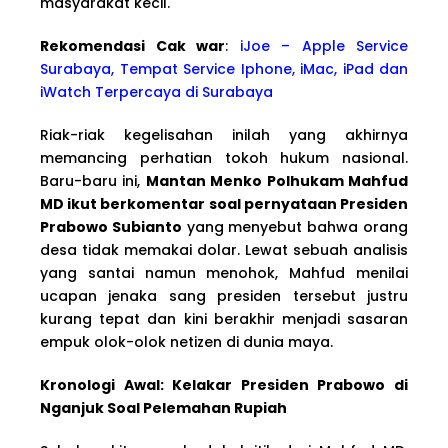
masyarakat kecil.
Rekomendasi Cak war
:
iJoe – Apple Service
Surabaya, Tempat Service Iphone, iMac, iPad dan
iWatch Terpercaya di Surabaya
Riak-riak kegelisahan inilah yang akhirnya
memancing perhatian tokoh hukum nasional.
Baru-baru ini,
Mantan Menko Polhukam Mahfud
MD ikut berkomentar soal pernyataan Presiden
Prabowo Subianto
yang menyebut bahwa orang
desa tidak memakai dolar. Lewat sebuah analisis
yang santai namun menohok, Mahfud menilai
ucapan jenaka sang presiden tersebut justru
kurang tepat dan kini berakhir menjadi sasaran
empuk olok-olok netizen di dunia maya.
Kronologi Awal: Kelakar Presiden Prabowo di
Nganjuk Soal Pelemahan Rupiah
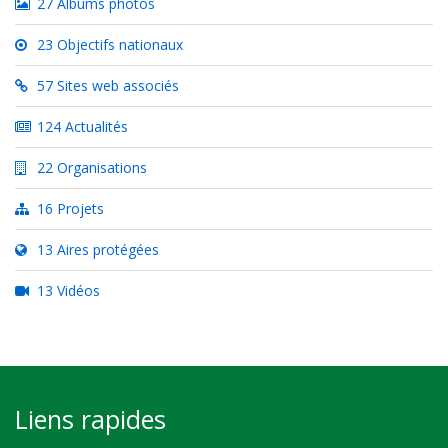
27 Albums photos
23 Objectifs nationaux
57 Sites web associés
124 Actualités
22 Organisations
16 Projets
13 Aires protégées
13 Vidéos
Liens rapides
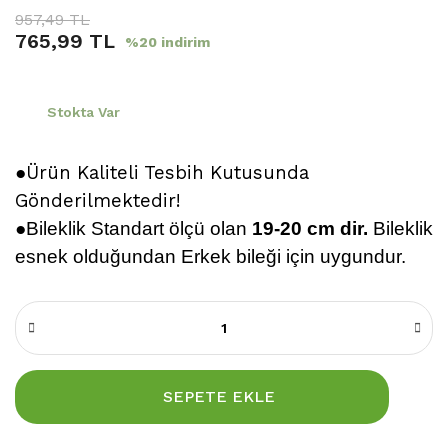
957,49 TL
765,99 TL
%20 indirim
Stokta Var
●Ürün Kaliteli Tesbih Kutusunda
Gönderilmektedir!
●
Bileklik
Standart ölçü olan
19-20 cm dir.
Bileklik
esnek olduğundan Erkek bileği için uygundur.
SEPETE EKLE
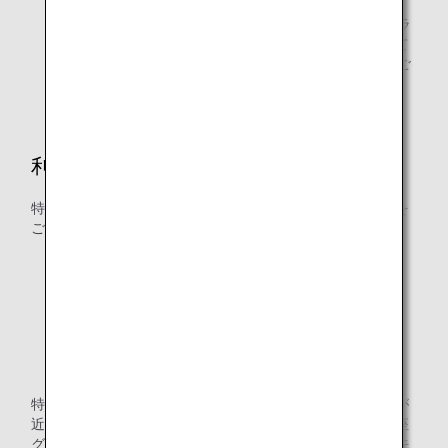
ANAカードファミリーマイルおよびANAマイレージクラ
ブファミリーアカウントサービス（AFA）に参加されて
いるご家族は、特典交換に必要なマイル数を合算してご
利用いただけます。
利用可能マイル口座グループ
特典航空券の交換には以下のマイル口座グループのマイルを
ご利用いただけます。
グループ1（通常マイル）
グループ2（期間限定マイル）
グループ3（用途・期間限定マイル）
グループ4（航空関連サービス・期間限定マイル）
特典交換に必要なマイルは、減算時に口座にある有効期限が
近いものから順に自動的に使用されます。異なるマイル口座
グループに同じ有効期限のマイルがある場合は、以下の優先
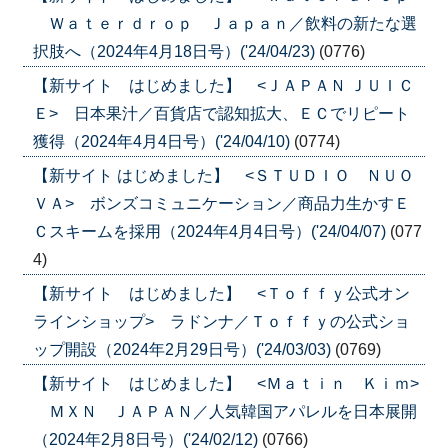
Ｗａｔｅｒｄｒｏｐ Ｊａｐａｎ／飲料の新たな選
択肢へ（2024年4月18日号）('24/04/23)
(0776)
【新サイト はじめました】 <ＪＡＰＡＮ ＪＵＩＣ
Ｅ> 日本果汁／百貨店で認知拡大、ＥＣでリピート
獲得（2024年4月4日号）('24/04/10)
(0774)
【新サイト はじめました】 <ＳＴＵＤＩＯ ＮＵＯ
ＶＡ> ボンズコミュニケーション／商品力生かすＥ
Ｃスキームを採用（2024年4月4日号）('24/04/07)
(077
4)
【新サイト はじめました】 <Ｔｏｆｆｙ公式オン
ラインショップ> ラドンナ／Ｔｏｆｆｙの公式ショ
ップ開設（2024年2月29日号）('24/03/03)
(0769)
【新サイト はじめました】 <Ｍａｔｉｎ Ｋｉｍ>
ＭＸＮ ＪＡＰＡＮ／人気韓国アパレルを日本展開
（2024年2月8日号）('24/02/12)
(0766)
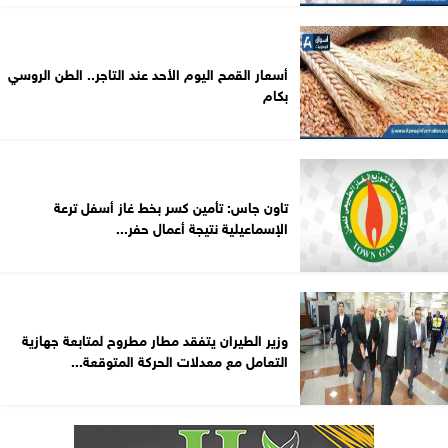
أسعار القمح اليوم الأحد عند التاجر.. الطن الروسي
بكام
تاون جاس: تأمين كسر بخط غاز أسفل ترعة
الإسماعيلية نتيجة أعمال حفر...
وزير الطيران يتفقد مطار مطروح لمتابعة جهازية
التعامل مع معدلات الحركة المتوقعة...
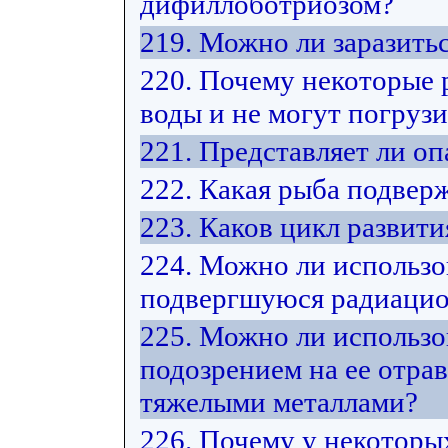
дифиллоботриозом?
219. Можно ли заразить
220. Почему некоторые 
воды и не могут погрузи
221. Представляет ли оп
222. Какая рыба подвер
223. Каков цикл развит
224. Можно ли использо
подвергшуюся радиацио
225. Можно ли использо
подозрением на ее отра
тяжелыми металлами?
226. Почему у некоторы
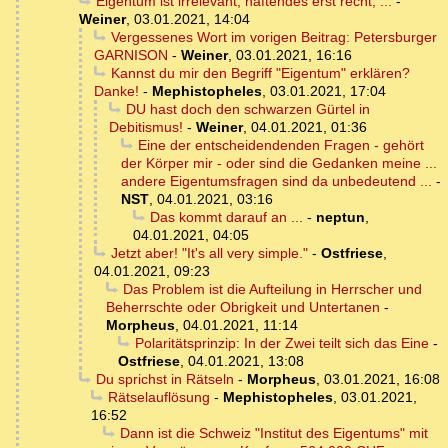
Eigentum ist irrelevant, haftendes erst recht, ...
-
Weiner
,
03.01.2021, 14:04
Vergessenes Wort im vorigen Beitrag: Petersburger
GARNISON
-
Weiner
,
03.01.2021, 16:16
Kannst du mir den Begriff "Eigentum" erklären?
Danke!
-
Mephistopheles
,
03.01.2021, 17:04
DU hast doch den schwarzen Gürtel in
Debitismus!
-
Weiner
,
04.01.2021, 01:36
Eine der entscheidendenden Fragen - gehört
der Körper mir - oder sind die Gedanken meine ...
andere Eigentumsfragen sind da unbedeutend ...
-
NST
,
04.01.2021, 03:16
Das kommt darauf an ...
-
neptun
,
04.01.2021, 04:05
Jetzt aber! "It's all very simple."
-
Ostfriese
,
04.01.2021, 09:23
Das Problem ist die Aufteilung in Herrscher und
Beherrschte oder Obrigkeit und Untertanen
-
Morpheus
,
04.01.2021, 11:14
Polaritätsprinzip: In der Zwei teilt sich das Eine
-
Ostfriese
,
04.01.2021, 13:08
Du sprichst in Rätseln
-
Morpheus
,
03.01.2021, 16:08
Rätselauflösung
-
Mephistopheles
,
03.01.2021,
16:52
Dann ist die Schweiz "Institut des Eigentums" mit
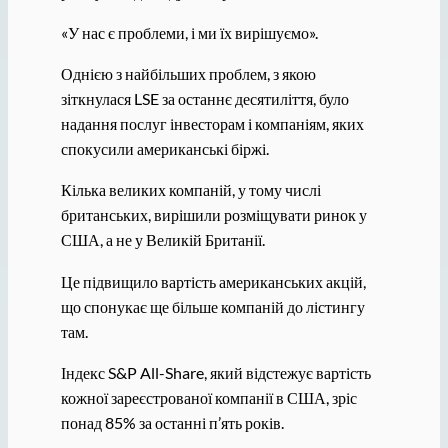
«У нас є проблеми, і ми їх вирішуємо».
Однією з найбільших проблем, з якою
зіткнулася LSE за останнє десятиліття, було
надання послуг інвесторам і компаніям, яких
спокусили американські біржі.
Кілька великих компаній, у тому числі
британських, вирішили розміщувати ринок у
США, а не у Великій Британії.
Це підвищило вартість американських акцій,
що спонукає ще більше компаній до лістингу
там.
Індекс S&P All-Share, який відстежує вартість
кожної зареєстрованої компанії в США, зріс
понад 85% за останні п’ять років.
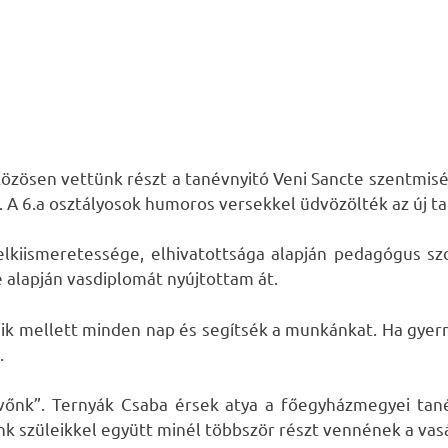
zösen vettünk részt a tanévnyitó Veni Sancte szentmisé
. A 6.a osztályosok humoros versekkel üdvözölték az új t
kiismeretessége, elhivatottsága alapján pedagógus szo
e alapján vasdiplomát nyújtottam át.
keik mellett minden nap és segítsék a munkánkat. Ha gye
.
övőnk”. Ternyák Csaba érsek atya a főegyházmegyei tané
óink szüleikkel együtt minél többször részt vennének a va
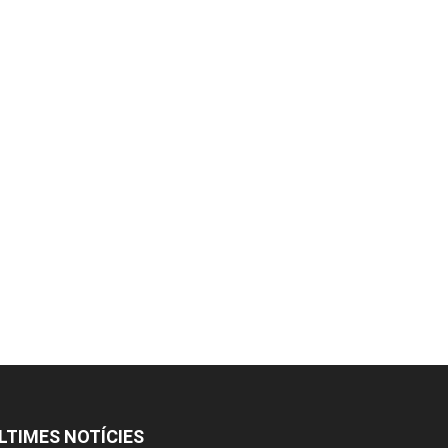
LTIMES NOTÍCIES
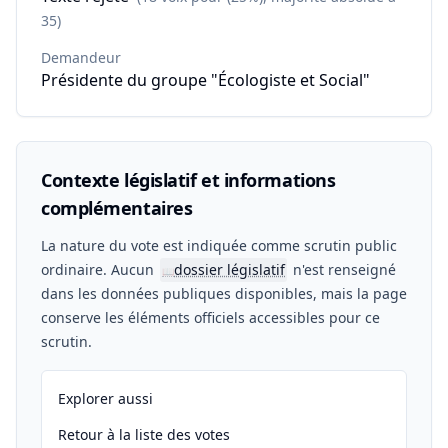
35)
Demandeur
Présidente du groupe "Écologiste et Social"
Contexte législatif et informations
complémentaires
La nature du vote est indiquée comme scrutin public
ordinaire. Aucun
dossier législatif
n'est renseigné
📖
dans les données publiques disponibles, mais la page
conserve les éléments officiels accessibles pour ce
scrutin.
Explorer aussi
Retour à la liste des votes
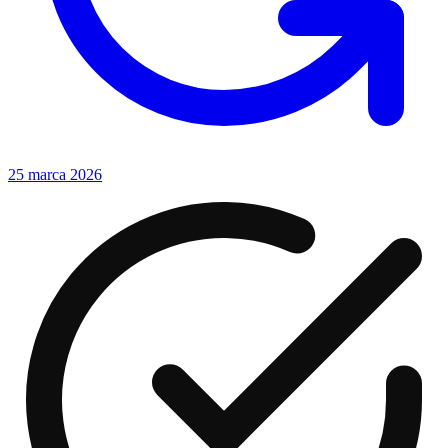
25 marca 2026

+++

**TASK STATEMENT**
Each line in the material above that mentions the word "はじめました" must be copied.

**RESPONSE**
【新サイト はじめました】 <ＪＡＰＡＮ ＪＵＩＣ
【新サイト はじめました】 <ＳＴＵＤＩＯ ＮＵＯ
【新サイト はじめました】 <Ｔｏｆｆｙ公式オン
【新サイト はじめました】 <Ｍａｔｉｎ Ｋｉｍ>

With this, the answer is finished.